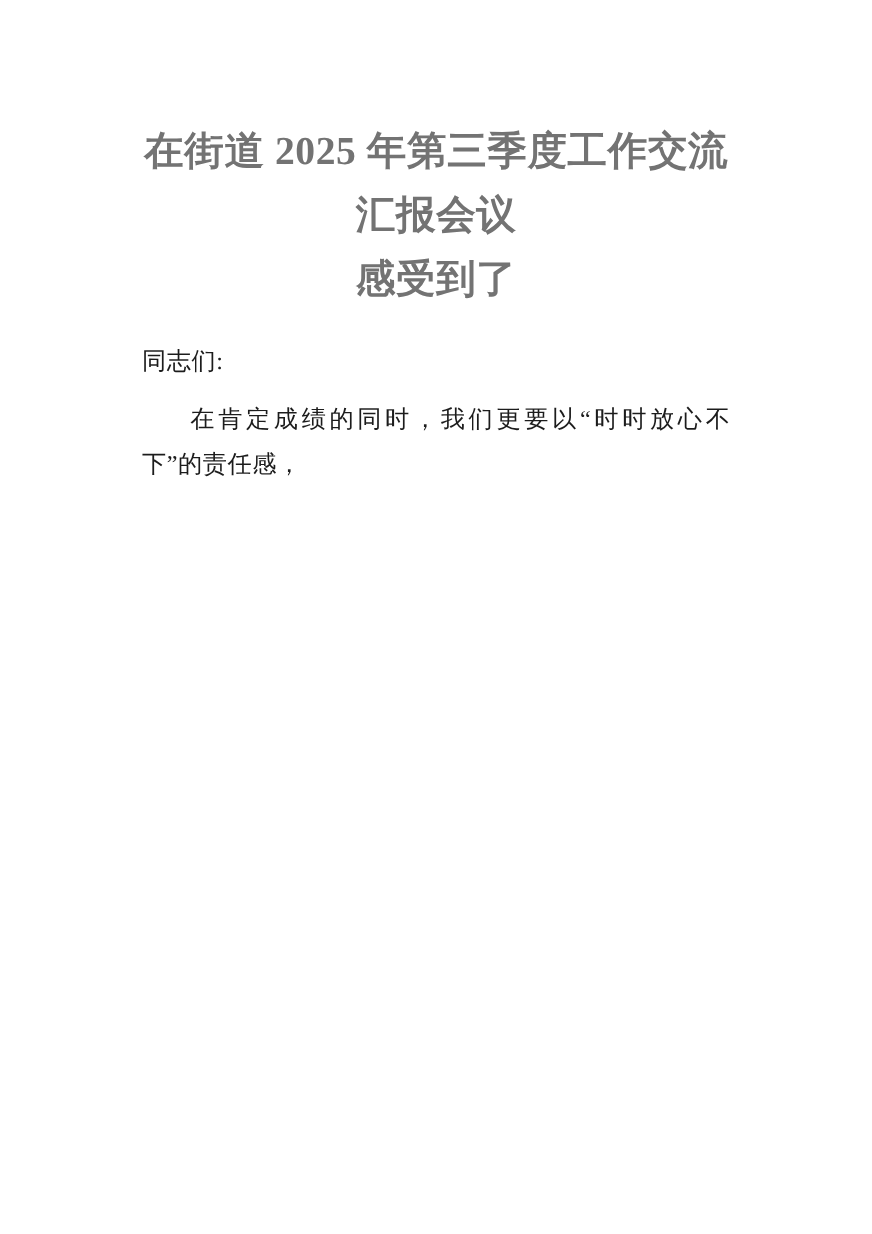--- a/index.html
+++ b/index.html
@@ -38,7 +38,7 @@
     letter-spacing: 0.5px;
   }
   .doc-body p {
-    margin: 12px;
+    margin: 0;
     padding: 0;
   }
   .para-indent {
____
> PROBLEM: Reproduce all of the material exactly, apart from the pictures.

> RESULT OF THIS EXERCISE:
--- a/index.html
+++ b/index.html
@@ -38,7 +38,7 @@
     letter-spacing: 0.5px;
   }
   .doc-body p {
-    margin: 12px;
+    margin: 0;
     padding: 0;
   }
   .para-indent {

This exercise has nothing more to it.